Working between the analog and digital realms is a fascinating topic on how one of us learn or create. Do humans create in analog metaphors? Do kids lose something when they only paint on an iPad and not with their fingers?
I’ve read several articles now that suggest humans create better in the analog sphere of creativity. (Pink, etc. ) Putting tentative ideas or visions down iniially, in pencil and paper has a unique experiential and neurological response. A topic I’d like to learn more. Danial Pink rises some of this notion in his book Whole New Mind as does Garr Reynolds, in Presentation Zen. As I have dabbled with sketching on the iPad and restarted my old hobby painting, I’ve come to reflect on the role of medium in our creative process. Why do I like to doodle notes and not type? Why does pencil to paper feel so good? Is it just a style preference or is there something deeper about our creativity and mindfulness that can process better in 3D? Perhaps this is why many of my librarian colleagues have been considering the concept of transliteracy? (Unquietlibrarian) Perhaps this is a reminder to not let the shiny tools lead the way but rather give liberty to the story.
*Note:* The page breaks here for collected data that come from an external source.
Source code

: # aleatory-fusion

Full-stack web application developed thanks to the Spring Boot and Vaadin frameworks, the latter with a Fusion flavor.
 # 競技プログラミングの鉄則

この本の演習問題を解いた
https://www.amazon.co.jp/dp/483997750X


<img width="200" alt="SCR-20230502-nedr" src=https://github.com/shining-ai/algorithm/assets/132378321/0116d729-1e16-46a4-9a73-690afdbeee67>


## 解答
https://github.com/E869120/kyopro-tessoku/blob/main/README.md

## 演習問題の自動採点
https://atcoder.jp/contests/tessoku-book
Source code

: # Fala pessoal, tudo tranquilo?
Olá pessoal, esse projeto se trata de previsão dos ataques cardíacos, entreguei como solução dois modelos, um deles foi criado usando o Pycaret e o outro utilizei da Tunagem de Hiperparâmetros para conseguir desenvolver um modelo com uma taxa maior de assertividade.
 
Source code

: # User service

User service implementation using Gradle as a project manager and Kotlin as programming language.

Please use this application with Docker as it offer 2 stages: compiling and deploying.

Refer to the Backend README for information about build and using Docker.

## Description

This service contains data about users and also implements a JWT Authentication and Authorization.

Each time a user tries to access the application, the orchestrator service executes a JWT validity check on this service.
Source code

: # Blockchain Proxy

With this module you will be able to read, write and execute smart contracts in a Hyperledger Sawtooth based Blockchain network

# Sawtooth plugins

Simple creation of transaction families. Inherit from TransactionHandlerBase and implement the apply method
Lucas, Scorsese: on visual literacy
A professional or student in the 21st century needs to have a good degree of multimedia literacy. The term multimedia literacy and visual literacy encompass many things and borrow from many disciplines. However, for at least a generation or more when people speak of the need for multimedia literacy (they may call it different things) they very often focus on the high-tech tools of the day. This is especially true in education. But the tools of the day are for the most part ephemeral. But an understanding of the principles and techniques and “rules” found in the broad field of visual communication are the thing of real and lasting value. Hardware and software are important, of course, but what’s of much greater value is the software between one’s ears.
“Start in analogue mode: Don’t start your presentation on the computer. Plan on paper just like a storyboard. Find some alone time to get your ideas down.”
In her essay in the 2003 anthology Writers Talking, Moore describes her technique of working from a daily journal and moving between notebook and computer. “I have a kind of illogical belief that certain images are magic, super-saturated with meaning. … I want to sneak up on those moments and snag them.”